Sete membros independentes do board da Tesla assinaram um documento no qual revelaram que o CEO da empresa os teria abordado na semana passada sobre a possibilidade de a Tesla fazer este negócio, que “serviria melhor os interesses de longo-prazo da empresa”. Elon Musk não assinou.

Enquanto a dúvida paira sobre os moldes da ‘reprivatização’ da Tesla, já os motivos que a sustentam foram explicados por Elon Musk num email que enviou aos trabalhadores da empresa. A viga que alicerça o objectivo do negócio consiste “em criar um ambiente para melhorar as operações da Tesla”, lê-se no segundo parágrafo do email. Ao ser uma empresa cotada em bolsa, a Tesla está sujeita a pressões a uma série de pressões que vão desde as “mudanças selvagens do preço das ações” até à tomada de decisões que privilegiam os resultados trimestrais, ofuscando assim o que seria “mais certo [para a empresa] no longo prazo”. Desta forma, argumenta o CEO, a Tesla estaria melhor posicionada para alcançar a sua missão: “acelerar a transição mundial para a energia sustentável”.

Musk elenca depois quatro pontos sobre o significado de ‘reprivatizar’ a empresa para “todos os acionistas”, que incluem “todos os trabalhadores”. Começa por explicar, talvez tentando tranquilizar os acionistas externos, que quer “estruturar isto de forma a que todos os acionistas tenham uma escolha”. E das duas uma: ou eles mantêm o seu investimento numa Tesla ‘privada’ ou ser-lhes-à oferecido 420 dólares por ação, o que corresponde a um “premium de 20% acima do preço de uma ação” registado depois da apresentação de resultados do segundo trimestre. Segue-se uma palavra de apreço para os trabalhadores, que quer manter como acionistas da empresa, o que lhes permitiria “partilhar o crescimento do valor da empresa”. Em terceiro lugar surge um aviso: o objectivo não consiste em fundir a Tesla com a SpaceX, embora a ‘reprivatização’ da Tesla servirá para adotar uma estrutura similar à da empresa que fabrica foguetões recicláveis. Finalmente, Musk explicita que com o negócio não irá “acumular” mais poder. “Seja como for, o futuro é risonho e [a Tesla] continuará a lutar para concretizar [a sua] missão”, remata.
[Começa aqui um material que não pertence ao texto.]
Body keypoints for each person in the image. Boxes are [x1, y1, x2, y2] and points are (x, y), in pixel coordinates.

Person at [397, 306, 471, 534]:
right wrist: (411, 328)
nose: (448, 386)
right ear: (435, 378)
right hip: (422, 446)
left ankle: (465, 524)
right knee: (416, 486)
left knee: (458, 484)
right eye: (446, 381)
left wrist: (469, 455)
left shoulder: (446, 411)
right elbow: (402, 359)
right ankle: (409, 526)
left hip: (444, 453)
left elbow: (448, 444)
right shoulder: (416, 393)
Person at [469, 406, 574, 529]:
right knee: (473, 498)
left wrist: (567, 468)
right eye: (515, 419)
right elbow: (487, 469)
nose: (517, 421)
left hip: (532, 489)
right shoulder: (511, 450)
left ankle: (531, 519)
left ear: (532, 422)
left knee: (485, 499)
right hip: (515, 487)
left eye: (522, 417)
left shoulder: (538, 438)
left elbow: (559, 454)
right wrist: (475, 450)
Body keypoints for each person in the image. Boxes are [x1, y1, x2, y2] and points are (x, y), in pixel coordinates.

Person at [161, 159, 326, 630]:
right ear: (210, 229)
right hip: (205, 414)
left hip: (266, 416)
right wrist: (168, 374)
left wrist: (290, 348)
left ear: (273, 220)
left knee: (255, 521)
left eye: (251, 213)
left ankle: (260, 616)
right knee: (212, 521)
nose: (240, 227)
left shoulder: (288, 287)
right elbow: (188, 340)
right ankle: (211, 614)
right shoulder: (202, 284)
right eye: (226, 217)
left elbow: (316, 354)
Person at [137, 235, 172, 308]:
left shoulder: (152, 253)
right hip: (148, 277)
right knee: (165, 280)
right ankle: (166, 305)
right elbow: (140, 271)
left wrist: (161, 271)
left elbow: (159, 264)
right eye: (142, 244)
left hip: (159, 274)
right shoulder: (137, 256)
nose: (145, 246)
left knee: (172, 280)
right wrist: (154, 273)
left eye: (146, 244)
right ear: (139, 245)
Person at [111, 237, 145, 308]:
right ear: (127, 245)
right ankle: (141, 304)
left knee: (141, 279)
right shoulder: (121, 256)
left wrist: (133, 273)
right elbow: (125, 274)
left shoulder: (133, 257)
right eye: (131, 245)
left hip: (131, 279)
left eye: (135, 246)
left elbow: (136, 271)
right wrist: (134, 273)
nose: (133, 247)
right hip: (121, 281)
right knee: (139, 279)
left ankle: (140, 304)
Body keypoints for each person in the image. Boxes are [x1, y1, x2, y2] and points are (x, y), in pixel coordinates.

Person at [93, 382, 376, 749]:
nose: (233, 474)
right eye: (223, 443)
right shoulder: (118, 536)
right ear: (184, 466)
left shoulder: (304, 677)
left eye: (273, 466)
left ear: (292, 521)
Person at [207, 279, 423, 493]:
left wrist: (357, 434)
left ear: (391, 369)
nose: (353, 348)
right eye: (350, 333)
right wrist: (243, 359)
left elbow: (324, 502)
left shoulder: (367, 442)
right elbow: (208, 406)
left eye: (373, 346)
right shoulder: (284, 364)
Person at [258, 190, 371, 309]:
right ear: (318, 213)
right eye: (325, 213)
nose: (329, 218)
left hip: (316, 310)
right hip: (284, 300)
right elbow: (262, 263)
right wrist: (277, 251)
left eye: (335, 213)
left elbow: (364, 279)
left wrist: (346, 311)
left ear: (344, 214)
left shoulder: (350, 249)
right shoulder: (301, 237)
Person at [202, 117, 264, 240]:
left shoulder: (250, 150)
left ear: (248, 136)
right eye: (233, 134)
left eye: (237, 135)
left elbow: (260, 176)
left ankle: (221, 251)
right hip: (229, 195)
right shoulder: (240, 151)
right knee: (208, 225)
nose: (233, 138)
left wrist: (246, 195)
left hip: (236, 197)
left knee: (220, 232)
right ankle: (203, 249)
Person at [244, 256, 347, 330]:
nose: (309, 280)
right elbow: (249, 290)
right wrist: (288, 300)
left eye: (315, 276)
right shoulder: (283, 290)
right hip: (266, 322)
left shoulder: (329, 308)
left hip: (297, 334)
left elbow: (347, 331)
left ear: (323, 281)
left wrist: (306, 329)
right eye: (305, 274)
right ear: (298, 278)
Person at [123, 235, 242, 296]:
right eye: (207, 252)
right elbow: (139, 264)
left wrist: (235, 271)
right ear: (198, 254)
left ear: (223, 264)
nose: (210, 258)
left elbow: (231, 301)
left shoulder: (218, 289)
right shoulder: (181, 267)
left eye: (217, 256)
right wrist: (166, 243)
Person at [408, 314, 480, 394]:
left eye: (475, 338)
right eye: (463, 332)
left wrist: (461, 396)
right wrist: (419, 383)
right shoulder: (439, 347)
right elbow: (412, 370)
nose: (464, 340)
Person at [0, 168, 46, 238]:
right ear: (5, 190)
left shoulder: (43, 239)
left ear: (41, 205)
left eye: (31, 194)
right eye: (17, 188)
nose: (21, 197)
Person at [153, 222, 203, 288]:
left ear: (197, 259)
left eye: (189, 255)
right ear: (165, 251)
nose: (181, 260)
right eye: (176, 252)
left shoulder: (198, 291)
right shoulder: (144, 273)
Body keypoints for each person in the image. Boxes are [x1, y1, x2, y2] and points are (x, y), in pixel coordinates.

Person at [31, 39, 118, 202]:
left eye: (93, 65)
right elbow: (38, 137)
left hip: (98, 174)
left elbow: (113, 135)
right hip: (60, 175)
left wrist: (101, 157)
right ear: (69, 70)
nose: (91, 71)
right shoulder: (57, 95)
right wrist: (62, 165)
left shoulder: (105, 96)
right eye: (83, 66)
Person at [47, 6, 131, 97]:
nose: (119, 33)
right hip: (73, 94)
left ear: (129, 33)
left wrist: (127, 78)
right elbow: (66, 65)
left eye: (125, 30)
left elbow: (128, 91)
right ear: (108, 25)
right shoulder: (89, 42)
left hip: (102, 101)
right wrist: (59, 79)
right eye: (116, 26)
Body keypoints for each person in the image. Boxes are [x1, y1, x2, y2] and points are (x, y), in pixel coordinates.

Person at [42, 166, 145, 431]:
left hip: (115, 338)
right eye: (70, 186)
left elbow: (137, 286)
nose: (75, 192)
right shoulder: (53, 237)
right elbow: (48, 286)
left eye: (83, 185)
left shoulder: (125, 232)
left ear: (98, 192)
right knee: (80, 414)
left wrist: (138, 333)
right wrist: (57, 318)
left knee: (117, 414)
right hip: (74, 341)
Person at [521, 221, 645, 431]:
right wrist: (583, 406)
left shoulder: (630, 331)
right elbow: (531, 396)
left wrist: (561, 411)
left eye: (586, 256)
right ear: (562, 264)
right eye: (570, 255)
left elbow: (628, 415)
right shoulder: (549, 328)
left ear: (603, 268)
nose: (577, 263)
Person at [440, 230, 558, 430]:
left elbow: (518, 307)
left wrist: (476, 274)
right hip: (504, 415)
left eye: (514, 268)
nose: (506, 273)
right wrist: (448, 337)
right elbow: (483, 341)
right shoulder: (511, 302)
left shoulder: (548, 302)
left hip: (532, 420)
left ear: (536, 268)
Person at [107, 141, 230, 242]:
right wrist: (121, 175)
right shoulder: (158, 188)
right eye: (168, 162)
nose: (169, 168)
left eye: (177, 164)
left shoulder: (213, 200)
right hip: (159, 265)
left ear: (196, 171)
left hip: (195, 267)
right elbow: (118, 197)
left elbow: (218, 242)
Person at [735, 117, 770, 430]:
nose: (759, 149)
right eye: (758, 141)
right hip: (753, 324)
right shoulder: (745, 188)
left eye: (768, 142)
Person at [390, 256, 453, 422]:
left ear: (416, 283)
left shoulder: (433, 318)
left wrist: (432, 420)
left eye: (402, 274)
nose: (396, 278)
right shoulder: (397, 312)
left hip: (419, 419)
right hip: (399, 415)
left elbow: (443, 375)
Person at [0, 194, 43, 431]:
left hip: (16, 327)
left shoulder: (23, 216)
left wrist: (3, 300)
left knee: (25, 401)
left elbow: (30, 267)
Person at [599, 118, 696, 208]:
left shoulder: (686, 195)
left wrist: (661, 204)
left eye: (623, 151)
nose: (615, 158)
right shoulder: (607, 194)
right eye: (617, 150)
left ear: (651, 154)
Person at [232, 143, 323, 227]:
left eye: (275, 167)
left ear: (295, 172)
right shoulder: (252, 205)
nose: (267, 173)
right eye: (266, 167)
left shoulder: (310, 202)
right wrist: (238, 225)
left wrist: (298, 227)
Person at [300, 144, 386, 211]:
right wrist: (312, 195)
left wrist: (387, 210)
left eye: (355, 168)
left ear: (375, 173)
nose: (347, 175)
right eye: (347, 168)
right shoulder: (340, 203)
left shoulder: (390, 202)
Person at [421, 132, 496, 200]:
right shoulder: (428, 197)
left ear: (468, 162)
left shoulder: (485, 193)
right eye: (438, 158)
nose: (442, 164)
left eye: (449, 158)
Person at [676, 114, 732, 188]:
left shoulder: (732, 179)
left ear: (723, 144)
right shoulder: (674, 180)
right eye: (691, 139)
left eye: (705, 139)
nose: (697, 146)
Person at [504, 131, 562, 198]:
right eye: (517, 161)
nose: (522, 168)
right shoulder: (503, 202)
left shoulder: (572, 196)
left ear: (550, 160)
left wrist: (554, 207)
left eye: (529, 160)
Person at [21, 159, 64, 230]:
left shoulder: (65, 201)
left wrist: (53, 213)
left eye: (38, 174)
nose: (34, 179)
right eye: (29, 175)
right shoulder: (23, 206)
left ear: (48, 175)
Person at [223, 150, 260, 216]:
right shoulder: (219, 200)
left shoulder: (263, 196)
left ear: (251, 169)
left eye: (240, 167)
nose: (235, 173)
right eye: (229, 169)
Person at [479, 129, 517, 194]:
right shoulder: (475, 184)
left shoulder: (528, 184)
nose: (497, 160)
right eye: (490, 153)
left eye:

Existem dois tipos de investidores na Tesla: os que acreditam na empresa, segurando os seus títulos com uma estratégia de longo-prazo, e os que preferem ganhar dinheiro com a desvalorização das ações da empresa (em inglês, shorting stock). Os primeiros querem colher os frutos da aceleração da transição mundial para as energias sustentáveis; os segundos, apenas querem que a Tesla afunde para as ações desvalorizarem. Estes últimos ‘irritam’ Elon que tem feito um esforço para gerar proveitos, como ficou plasmado na apresentação de resultados do segundo trimestre.

No segundo trimestre do ano Tesla cresceu as suas receitas da atividade automóvel 47%, em termos homólogos, para 3.357 mil milhões de dólares. Mas para contrariar aqueles investidores que ‘incomodam’ Elon, a carta indica que empresa consegui produzir cerca de 7.000 Model 3, Model S e Model X na última semana de junho. “Uma produção total de 7.000 veículos por semana, ou 350.000 por ano, devem permitir a Tesla alcançar lucros sustentáveis pela primeira vez na história”, lê-se logo no primeiro parágrafo. As duas únicas pessoas que assinaram a carta indicam a seriedade do documento: Elon Musk, Chairman & CEO, e Deepak Ahuja, Chief Financial Officer.

O futuro é por natureza imprevisível e, parafraseando João Pinto, defesa direito do Futebol Clube do Porto, “prognósticos só no final do jogo”. Em qualquer dos casos, Elon Musk, para muitos um visionário, para outros um ‘fala barato’ nas redes sociais, há de ter um plano. Sobre ele, Richard Waters, conclui, num artigo de opinião: “what happens next is anyone’s guess”.